[Fis] FIS discussions. Units
Pedro C. Marijuan
pcmarijuan.iacs at aragon.es
Thu Oct 31 14:06:29 CET 2019
Dear List,
Some brief responses to Jerry and Karl.
>
> Q4: Does an informed path exist which logically organizes the
> inanimate into the animate?
> Q5: What are relationships between the inanimate objects and the
> animate objects?
>
> Hypothesis: If two independent forms (parts) are copulated (linked,
> conjoined, connected, bound) together, a novel interdependent informed
> whole is formed.
> Hypothesis: A set of atomic numbers can be composed into an animate
> object by copulating the set of parts into a natural sort or kind (an
> organized whole).
>
> Pedro: Do these assertions add any light to you critical quation about
> possible relationships between units, the animate and the inanimate?

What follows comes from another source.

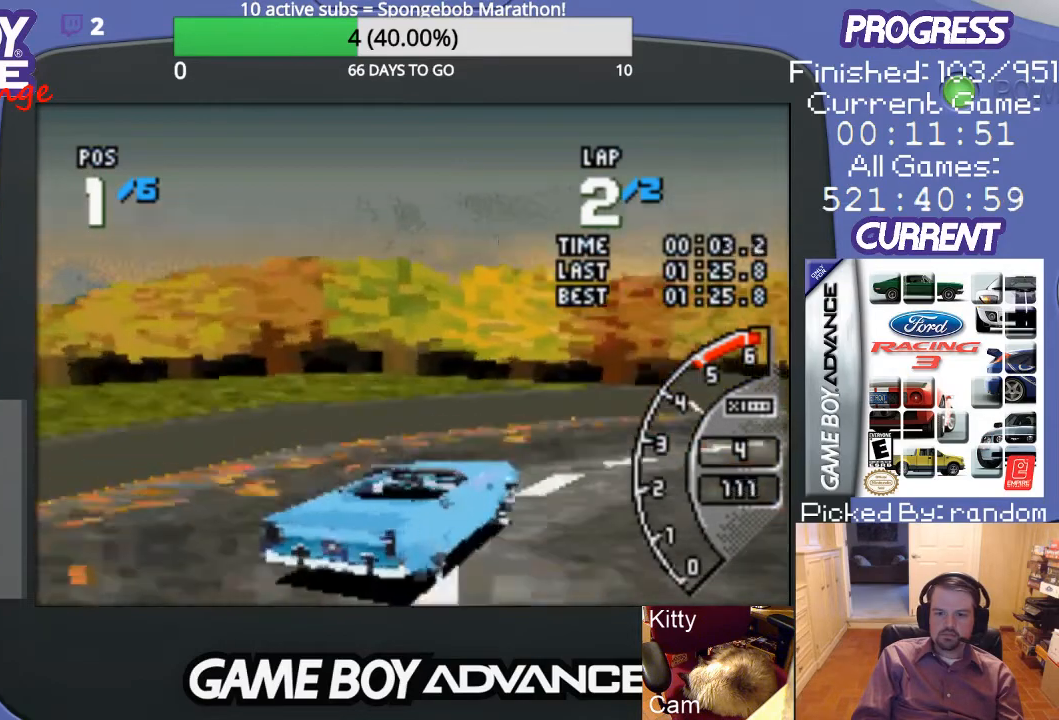
{"buttons": ["A", "DPAD_RIGHT"], "events": [[167, "A", "down"]]}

> Is any simpler scientific mathematics possible?
>
Thanks for the abstraction effort, Jerry. Your whole questions set is a
very good discussion guide although enormously difficult to be answered,
at least in the biological realm. Even for a very simple cell, eg the
prokaryote (bacteria), the way its components are coupled and the
relationship they keep with their environment has not been properly put
in informational terms yet, as far as I know. A couple of years ago I
made a pretty complete catalogue of the "signaling parts" of E. coli,
and the result was surprising for me (see Marijuan et al., BioSystems,
2017). In a few words, "nothing was eaten that had not been previously
recognized by some signaling apparatus". It is literal, for in the order
of 200 'receptors' of all sort could check for 300 or more different
types of 'food' molecules. Putting in another way, the "energy flow" and
the "information flow" of the living cell are completely interrelated.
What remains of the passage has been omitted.